Terrorist attacks gave Putin an opportunity to establish an authoritarian regime in Russia.

Now, the Kremlin is accusing the Ukrainian government of doing what the former did itself. Russia’s Permanent Representative to the UN falsely accused the Ukrainian authorities as they conducted the ATO, saying: “Here, you see, first blood was shed.” We are not comparing casualties of Russian counterterrorism operations and the Ukrainian ATO. The latter is not yet over. Let us look at the diplomatic position of Russia.

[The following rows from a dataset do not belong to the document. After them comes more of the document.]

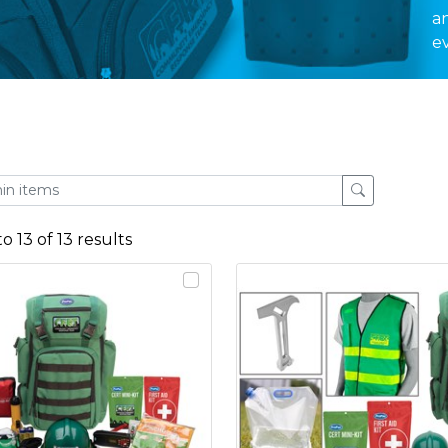
a
e
to
13
of
13
results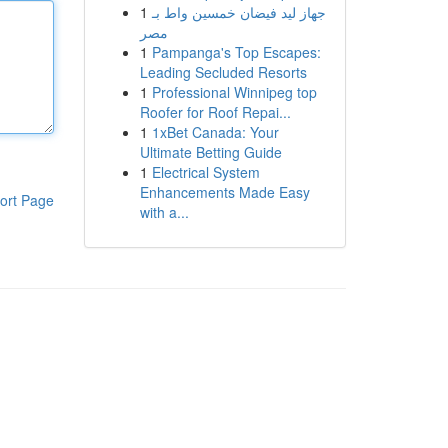
1
جهاز ليد فيضان خمسين واط بـ
مصر
1
Pampanga's Top Escapes:
Leading Secluded Resorts
1
Professional Winnipeg top
Roofer for Roof Repai...
1
1xBet Canada: Your
Ultimate Betting Guide
1
Electrical System
Enhancements Made Easy
ort Page
with a...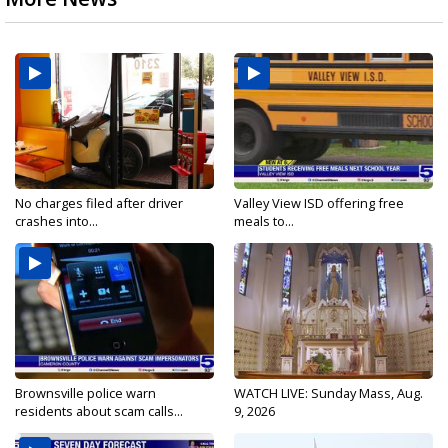
No charges filed after driver
Valley View ISD offering free
crashes into...
meals to...
Brownsville police warn
WATCH LIVE: Sunday Mass, Aug.
residents about scam calls...
9, 2026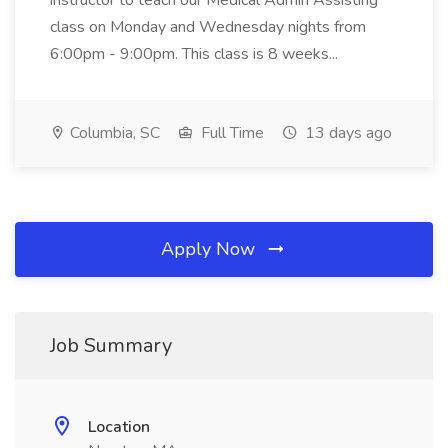
instructor to teach our Medical Admin Assisting
class on Monday and Wednesday nights from
6:00pm - 9:00pm. This class is 8 weeks...
Columbia, SC
Full Time
13 days ago
Apply Now
Job Summary
Location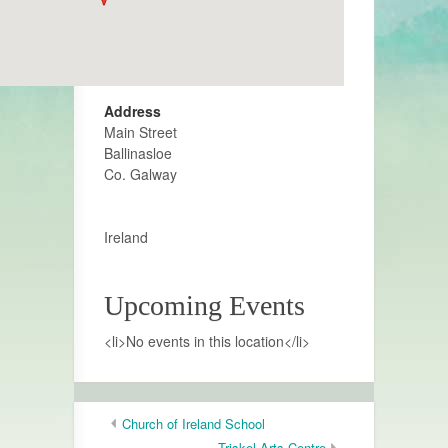
Address
Main Street
Ballinasloe
Co. Galway
Ireland
Upcoming Events
<li>No events in this location</li>
Church of Ireland School
Triskel Arts Centre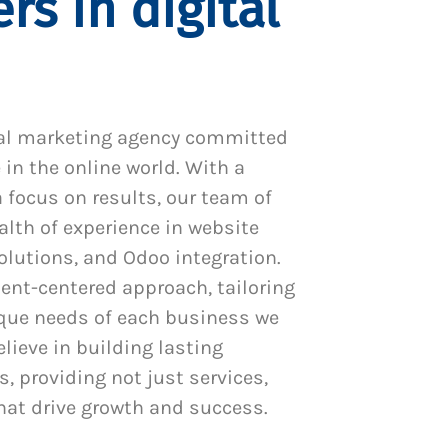
rs in digital
al marketing agency committed
 in the online world. With a
 focus on results, our team of
alth of experience in website
utions, and Odoo integration.
ient-centered approach, tailoring
ique needs of each business we
lieve in building lasting
s, providing not just services,
hat drive growth and success.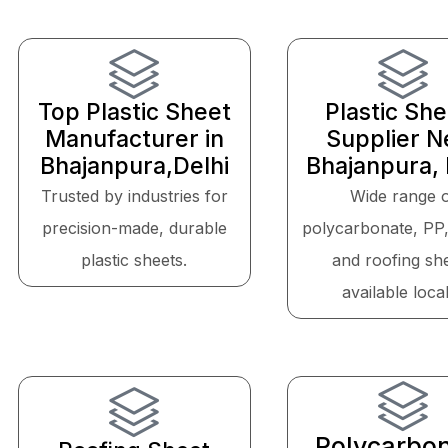
Top Plastic Sheet
Plastic Sh
Manufacturer in
Supplier N
Bhajanpura,Delhi
Bhajanpura, 
Trusted by industries for
Wide range 
precision-made, durable
polycarbonate, PP
plastic sheets.
and roofing sh
available local
Polycarbo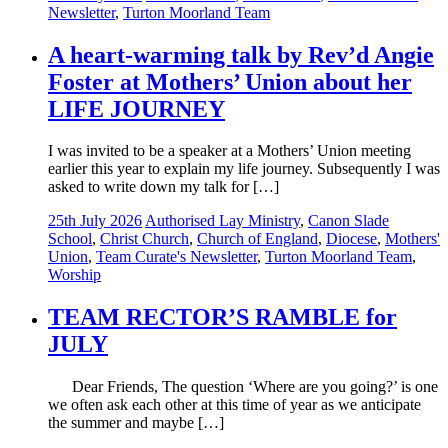
Newsletter
,
Turton Moorland Team
A heart-warming talk by Rev’d Angie
Foster at Mothers’ Union about her
LIFE JOURNEY
I was invited to be a speaker at a Mothers’ Union meeting
earlier this year to explain my life journey. Subsequently I was
asked to write down my talk for […]
25th July 2026
Authorised Lay Ministry
,
Canon Slade
School
,
Christ Church
,
Church of England
,
Diocese
,
Mothers'
Union
,
Team Curate's Newsletter
,
Turton Moorland Team
,
Worship
TEAM RECTOR’S RAMBLE for
JULY
Dear Friends, The question ‘Where are you going?’ is one
we often ask each other at this time of year as we anticipate
the summer and maybe […]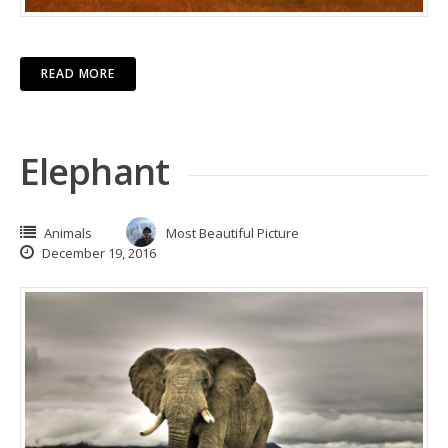
READ MORE
Elephant
Animals
Most Beautiful Picture
December 19, 2016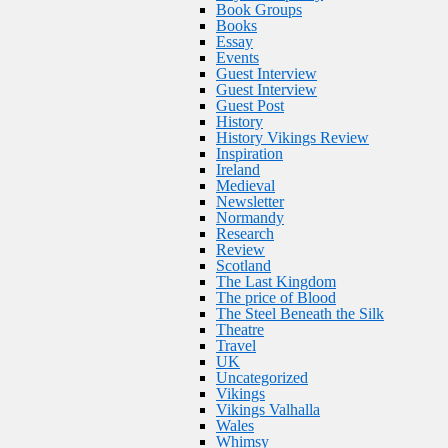
Book Groups
Books
Essay
Events
Guest Interview
Guest Interview
Guest Post
History
History Vikings Review
Inspiration
Ireland
Medieval
Newsletter
Normandy
Research
Review
Scotland
The Last Kingdom
The price of Blood
The Steel Beneath the Silk
Theatre
Travel
UK
Uncategorized
Vikings
Vikings Valhalla
Wales
Whimsy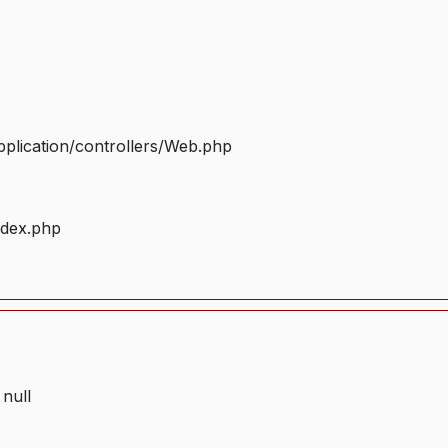
plication/controllers/Web.php
ndex.php
 null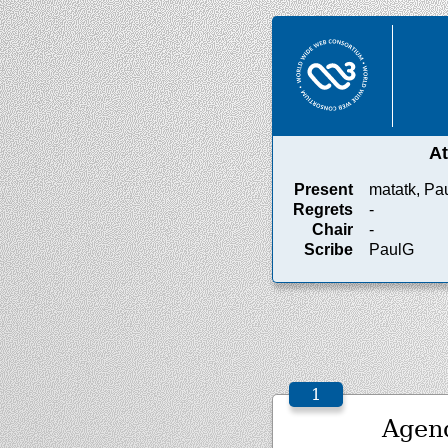
A
Present
matatk, Pa
Regrets
-
Chair
-
Scribe
PaulG
Agen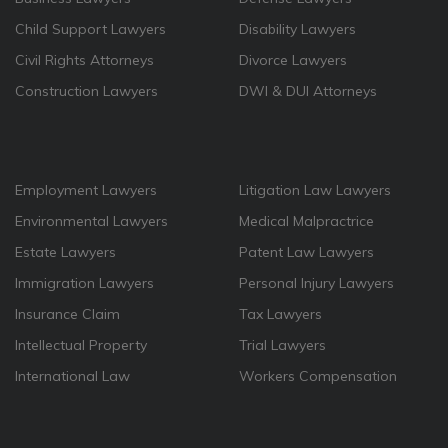
Child Support Lawyers
Disability Lawyers
Civil Rights Attorneys
Divorce Lawyers
Construction Lawyers
DWI & DUI Attorneys
Employment Lawyers
Litigation Law Lawyers
Environmental Lawyers
Medical Malpractrice
Estate Lawyers
Patent Law Lawyers
Immigration Lawyers
Personal Injury Lawyers
Insurance Claim
Tax Lawyers
Intellectual Property
Trial Lawyers
International Law
Workers Compensation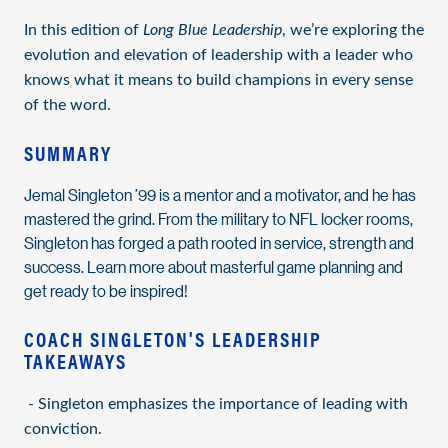
In this edition of
Long Blue Leadership
, we’re exploring the
evolution and elevation of leadership with a leader who
knows what it means to build champions in every sense
of the word.
SUMMARY
Jemal Singleton ’99 is a mentor and a motivator, and he has
mastered the grind. From the military to NFL locker rooms,
Singleton has forged a path rooted in service, strength and
success. Learn more about masterful game planning and
get ready to be inspired!
COACH SINGLETON'S LEADERSHIP
TAKEAWAYS
- Singleton emphasizes the importance of leading with
conviction.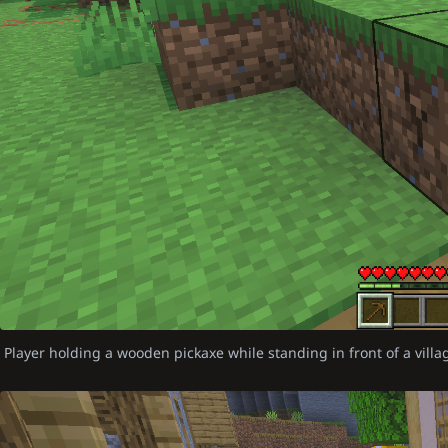
Player holding a wooden pickaxe while standing in front of a vill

It would seem that the world has long known how little the Russian government’s statements on the events in eastern Ukraine are worth. Why, then, did it initiate the UNSC meeting and repeat at length its hackneyed and false arguments? Why did it show once again the international isolation of Russia? After all, casualties caused by incompetence of the security services displayed in Moscow and Beslan are well-known and, as they say, these facts reflect very badly on the Russian security forces and the entire Russian leadership.

This is for internal use only. The government is escalating the situation in the country, explaining and showing to Russians that the world is against them, the country is under siege, and the fate of the “Russian world” is being decided now in southeastern Ukraine. Volunteers are rallying who are willing to march to Ukrainian southeast and sweep everything in their path.

The Kremlin is in a hurry, as it has less than a month left. If it fails to disrupt the presidential elections in Ukraine, Putin will have lost his battle, with unpredictable consequences for him.

As a result, we should expect intensification of terrorist activities of Russian agents and commando units in the southeast. If Putin is ready to sacrifice his fellow citizens to achieve his goals, Ukrainians can expect even worse treatment.

It is another distinctive feature of the “Russian world,” which Russia is willing to draw Ukraine in by any means.